-- BEGIN --

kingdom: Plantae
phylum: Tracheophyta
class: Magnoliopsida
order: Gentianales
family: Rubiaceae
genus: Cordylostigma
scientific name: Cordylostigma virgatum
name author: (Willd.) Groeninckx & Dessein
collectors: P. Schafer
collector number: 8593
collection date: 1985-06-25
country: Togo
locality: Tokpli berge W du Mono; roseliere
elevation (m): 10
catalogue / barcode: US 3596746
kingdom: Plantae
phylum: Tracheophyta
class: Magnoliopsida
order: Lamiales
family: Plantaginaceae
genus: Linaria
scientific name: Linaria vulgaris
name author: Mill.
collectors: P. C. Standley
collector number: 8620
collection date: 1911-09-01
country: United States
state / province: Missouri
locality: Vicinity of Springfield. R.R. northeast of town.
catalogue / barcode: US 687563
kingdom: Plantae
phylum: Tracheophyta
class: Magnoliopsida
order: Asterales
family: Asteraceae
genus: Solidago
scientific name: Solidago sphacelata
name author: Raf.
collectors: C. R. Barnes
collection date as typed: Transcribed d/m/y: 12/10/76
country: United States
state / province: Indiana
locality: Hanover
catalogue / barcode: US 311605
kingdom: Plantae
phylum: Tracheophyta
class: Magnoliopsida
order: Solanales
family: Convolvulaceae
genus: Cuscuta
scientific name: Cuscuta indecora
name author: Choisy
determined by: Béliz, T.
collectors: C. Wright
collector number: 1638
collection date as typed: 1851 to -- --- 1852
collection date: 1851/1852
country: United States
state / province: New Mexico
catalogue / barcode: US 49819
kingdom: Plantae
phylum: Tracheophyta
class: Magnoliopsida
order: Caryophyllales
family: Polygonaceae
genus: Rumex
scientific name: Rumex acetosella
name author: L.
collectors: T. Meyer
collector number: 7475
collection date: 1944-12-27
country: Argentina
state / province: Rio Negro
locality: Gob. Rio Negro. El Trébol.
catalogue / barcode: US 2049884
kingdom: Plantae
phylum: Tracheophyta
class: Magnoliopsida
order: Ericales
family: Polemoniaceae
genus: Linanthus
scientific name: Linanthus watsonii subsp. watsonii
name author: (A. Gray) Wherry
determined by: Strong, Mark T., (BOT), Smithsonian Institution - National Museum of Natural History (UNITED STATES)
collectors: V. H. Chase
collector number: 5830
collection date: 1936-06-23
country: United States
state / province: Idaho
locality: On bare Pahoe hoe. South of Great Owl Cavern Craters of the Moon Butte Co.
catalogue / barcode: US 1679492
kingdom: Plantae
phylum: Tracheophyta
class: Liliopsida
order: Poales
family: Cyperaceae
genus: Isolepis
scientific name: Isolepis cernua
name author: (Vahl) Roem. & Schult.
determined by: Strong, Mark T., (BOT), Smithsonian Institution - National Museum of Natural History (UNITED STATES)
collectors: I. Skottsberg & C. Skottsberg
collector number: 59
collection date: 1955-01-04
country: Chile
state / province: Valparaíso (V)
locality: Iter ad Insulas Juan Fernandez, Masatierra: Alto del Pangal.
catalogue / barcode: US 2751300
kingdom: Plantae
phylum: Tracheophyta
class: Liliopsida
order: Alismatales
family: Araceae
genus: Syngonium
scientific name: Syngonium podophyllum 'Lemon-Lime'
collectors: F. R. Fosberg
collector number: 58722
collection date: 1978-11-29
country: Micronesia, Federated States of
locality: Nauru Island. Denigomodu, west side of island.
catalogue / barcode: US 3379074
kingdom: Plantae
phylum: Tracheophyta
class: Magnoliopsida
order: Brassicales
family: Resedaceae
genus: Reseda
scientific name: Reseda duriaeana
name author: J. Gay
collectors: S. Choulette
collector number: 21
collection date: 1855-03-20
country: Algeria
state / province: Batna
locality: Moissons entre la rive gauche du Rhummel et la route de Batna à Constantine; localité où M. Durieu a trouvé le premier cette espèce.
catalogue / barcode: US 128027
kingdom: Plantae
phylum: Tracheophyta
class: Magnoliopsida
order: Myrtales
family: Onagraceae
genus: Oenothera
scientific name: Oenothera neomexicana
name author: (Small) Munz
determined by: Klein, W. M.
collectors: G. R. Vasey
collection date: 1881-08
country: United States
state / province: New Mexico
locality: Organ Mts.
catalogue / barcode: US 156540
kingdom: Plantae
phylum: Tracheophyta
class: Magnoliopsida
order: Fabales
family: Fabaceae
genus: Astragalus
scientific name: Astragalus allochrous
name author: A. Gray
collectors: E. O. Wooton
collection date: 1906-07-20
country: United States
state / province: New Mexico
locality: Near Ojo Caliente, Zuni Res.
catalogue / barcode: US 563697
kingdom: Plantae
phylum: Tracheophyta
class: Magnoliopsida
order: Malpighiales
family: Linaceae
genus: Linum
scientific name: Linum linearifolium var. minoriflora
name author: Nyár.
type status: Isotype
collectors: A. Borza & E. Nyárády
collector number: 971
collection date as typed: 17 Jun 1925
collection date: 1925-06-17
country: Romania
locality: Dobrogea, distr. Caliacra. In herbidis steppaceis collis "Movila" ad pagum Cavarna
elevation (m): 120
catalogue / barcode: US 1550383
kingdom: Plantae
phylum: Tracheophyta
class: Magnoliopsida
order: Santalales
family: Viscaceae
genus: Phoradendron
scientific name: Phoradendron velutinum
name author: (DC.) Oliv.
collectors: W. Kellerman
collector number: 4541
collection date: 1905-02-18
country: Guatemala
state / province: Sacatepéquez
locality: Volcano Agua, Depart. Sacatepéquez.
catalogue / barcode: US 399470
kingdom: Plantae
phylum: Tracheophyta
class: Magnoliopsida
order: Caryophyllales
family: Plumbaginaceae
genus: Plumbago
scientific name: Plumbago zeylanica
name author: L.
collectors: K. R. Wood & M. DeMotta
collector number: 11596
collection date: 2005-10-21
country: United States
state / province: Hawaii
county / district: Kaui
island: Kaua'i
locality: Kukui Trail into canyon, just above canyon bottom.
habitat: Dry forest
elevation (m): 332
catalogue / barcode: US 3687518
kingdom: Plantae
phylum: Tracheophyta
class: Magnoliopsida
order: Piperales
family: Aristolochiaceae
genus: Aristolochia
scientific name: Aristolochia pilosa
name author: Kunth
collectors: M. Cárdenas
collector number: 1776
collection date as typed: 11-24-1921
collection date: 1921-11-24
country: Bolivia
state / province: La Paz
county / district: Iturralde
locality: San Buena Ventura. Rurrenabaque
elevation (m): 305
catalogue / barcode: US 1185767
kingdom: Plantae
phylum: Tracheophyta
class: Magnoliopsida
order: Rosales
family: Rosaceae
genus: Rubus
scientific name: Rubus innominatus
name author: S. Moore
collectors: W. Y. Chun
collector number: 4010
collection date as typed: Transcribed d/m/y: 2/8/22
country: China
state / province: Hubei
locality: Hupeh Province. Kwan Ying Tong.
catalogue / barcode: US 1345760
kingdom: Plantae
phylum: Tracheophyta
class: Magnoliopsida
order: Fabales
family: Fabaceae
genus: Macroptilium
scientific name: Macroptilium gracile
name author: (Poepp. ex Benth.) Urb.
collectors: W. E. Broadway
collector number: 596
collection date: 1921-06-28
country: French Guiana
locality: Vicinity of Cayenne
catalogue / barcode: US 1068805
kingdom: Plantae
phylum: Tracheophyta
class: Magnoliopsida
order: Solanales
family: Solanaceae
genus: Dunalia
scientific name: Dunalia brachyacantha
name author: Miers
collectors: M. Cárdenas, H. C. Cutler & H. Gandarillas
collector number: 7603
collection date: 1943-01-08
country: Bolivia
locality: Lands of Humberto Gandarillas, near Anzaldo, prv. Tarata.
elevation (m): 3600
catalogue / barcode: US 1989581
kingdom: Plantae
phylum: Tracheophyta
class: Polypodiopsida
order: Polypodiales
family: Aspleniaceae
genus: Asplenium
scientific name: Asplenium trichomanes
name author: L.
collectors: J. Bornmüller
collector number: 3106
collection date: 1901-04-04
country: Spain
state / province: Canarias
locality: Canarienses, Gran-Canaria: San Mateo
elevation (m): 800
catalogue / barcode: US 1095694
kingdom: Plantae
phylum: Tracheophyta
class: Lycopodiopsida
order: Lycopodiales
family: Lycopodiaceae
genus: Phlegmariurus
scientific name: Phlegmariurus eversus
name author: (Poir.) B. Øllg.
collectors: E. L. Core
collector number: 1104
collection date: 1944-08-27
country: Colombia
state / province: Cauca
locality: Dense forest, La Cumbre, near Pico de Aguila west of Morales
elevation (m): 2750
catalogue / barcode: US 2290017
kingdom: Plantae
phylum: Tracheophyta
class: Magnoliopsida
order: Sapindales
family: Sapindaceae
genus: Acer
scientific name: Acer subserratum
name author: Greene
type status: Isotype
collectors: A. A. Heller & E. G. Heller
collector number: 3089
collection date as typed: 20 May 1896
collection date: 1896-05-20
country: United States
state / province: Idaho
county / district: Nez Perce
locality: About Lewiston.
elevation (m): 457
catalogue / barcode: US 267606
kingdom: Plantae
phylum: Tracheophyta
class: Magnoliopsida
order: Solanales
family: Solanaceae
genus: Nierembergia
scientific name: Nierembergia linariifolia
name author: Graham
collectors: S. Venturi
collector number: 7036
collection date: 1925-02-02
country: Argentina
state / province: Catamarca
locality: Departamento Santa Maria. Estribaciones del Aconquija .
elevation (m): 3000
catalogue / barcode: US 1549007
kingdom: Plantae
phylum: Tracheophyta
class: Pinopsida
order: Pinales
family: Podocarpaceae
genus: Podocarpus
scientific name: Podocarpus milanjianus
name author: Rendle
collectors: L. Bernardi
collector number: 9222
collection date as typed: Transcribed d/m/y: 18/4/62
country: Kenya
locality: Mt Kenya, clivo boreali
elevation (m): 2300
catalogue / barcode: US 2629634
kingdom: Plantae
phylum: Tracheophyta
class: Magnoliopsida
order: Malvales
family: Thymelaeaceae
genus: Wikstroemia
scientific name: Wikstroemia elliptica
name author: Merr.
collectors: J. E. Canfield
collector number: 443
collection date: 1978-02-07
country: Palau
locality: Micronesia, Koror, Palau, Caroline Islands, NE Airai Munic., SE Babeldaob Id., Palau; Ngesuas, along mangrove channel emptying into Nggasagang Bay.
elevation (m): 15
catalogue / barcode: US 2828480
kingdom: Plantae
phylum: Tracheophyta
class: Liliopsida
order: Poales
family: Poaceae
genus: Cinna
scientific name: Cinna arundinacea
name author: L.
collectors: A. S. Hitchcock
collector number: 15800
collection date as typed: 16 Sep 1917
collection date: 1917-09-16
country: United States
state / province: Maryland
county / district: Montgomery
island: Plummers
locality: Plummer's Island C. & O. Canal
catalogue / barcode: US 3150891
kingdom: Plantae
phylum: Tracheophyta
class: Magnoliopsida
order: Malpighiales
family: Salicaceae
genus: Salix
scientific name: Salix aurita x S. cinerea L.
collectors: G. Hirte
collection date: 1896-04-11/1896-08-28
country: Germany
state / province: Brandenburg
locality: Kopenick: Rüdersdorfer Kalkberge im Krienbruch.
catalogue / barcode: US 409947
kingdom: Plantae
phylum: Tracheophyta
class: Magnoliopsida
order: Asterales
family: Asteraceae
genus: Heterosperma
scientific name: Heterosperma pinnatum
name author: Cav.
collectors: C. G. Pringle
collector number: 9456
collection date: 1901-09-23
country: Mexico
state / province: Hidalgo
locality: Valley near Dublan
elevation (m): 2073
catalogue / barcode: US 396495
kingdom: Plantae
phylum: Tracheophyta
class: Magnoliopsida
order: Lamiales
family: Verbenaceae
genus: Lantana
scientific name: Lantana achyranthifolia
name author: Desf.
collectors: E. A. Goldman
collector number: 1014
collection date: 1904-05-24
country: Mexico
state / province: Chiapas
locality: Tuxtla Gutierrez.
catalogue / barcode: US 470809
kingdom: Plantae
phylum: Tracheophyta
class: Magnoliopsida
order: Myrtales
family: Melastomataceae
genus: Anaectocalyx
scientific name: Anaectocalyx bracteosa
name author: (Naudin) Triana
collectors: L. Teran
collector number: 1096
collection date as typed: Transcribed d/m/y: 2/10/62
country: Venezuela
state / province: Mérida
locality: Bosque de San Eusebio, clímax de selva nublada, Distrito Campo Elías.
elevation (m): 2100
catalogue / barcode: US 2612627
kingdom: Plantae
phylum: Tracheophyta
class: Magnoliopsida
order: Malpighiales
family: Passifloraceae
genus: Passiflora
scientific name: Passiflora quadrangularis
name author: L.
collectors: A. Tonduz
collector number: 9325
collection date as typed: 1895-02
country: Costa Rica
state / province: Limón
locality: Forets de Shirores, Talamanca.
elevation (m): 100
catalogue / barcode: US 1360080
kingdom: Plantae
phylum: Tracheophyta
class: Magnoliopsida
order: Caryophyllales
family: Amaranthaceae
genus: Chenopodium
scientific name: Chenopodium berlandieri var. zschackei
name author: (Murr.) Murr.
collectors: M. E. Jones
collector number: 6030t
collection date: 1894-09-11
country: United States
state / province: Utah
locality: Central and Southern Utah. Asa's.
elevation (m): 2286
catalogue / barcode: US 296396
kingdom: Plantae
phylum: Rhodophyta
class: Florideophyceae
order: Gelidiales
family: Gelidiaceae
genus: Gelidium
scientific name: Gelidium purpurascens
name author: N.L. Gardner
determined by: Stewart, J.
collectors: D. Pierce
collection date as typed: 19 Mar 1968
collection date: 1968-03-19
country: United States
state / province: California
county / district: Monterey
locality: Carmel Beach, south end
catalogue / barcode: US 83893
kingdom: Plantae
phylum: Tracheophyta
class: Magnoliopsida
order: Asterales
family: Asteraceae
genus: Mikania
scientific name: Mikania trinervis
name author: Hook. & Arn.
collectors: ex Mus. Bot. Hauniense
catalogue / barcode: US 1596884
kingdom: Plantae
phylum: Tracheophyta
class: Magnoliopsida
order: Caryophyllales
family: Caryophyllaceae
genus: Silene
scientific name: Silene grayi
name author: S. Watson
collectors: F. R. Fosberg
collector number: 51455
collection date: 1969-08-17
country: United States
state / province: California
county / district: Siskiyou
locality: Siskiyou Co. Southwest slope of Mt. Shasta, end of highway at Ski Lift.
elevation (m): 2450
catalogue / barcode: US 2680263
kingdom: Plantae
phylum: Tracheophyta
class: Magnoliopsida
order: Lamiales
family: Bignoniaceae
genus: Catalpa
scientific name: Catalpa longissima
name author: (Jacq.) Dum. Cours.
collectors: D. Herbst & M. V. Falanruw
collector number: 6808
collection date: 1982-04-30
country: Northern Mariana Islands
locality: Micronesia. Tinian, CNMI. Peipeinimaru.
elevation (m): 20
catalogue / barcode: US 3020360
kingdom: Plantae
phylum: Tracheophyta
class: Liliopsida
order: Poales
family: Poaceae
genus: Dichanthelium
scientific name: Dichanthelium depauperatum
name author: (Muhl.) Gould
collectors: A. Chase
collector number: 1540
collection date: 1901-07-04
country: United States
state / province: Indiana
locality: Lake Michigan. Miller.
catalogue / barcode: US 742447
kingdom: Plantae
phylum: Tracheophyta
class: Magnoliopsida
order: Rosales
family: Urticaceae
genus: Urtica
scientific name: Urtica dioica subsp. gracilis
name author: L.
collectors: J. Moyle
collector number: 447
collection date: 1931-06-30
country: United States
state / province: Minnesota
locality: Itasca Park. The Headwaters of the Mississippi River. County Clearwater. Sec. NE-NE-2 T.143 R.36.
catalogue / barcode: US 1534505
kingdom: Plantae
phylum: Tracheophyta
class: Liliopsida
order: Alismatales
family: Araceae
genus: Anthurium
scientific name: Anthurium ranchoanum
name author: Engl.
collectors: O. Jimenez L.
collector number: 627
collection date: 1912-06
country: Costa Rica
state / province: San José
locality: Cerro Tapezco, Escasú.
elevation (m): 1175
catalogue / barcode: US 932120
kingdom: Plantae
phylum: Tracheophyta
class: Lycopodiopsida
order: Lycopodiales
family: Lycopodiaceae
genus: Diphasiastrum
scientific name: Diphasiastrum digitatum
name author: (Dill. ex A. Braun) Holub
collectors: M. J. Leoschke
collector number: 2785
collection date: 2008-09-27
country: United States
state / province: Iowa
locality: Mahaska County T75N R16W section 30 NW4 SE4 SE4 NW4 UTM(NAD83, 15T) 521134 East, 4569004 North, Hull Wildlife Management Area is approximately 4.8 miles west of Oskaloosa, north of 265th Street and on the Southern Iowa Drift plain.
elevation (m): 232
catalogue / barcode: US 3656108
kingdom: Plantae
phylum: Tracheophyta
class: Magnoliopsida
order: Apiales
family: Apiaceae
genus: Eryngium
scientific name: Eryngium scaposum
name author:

-- END --

What is required:
Copy out again, line for line, the part of the listing between the line holding "collection date: 1851/1852" and the line holding "locality: Gob. Rio Negro. El Trébol.", inclusive.

Finished answer:
collection date: 1851/1852
country: United States
state / province: New Mexico
catalogue / barcode: US 49819
kingdom: Plantae
phylum: Tracheophyta
class: Magnoliopsida
order: Caryophyllales
family: Polygonaceae
genus: Rumex
scientific name: Rumex acetosella
name author: L.
collectors: T. Meyer
collector number: 7475
collection date: 1944-12-27
country: Argentina
state / province: Rio Negro
locality: Gob. Rio Negro. El Trébol.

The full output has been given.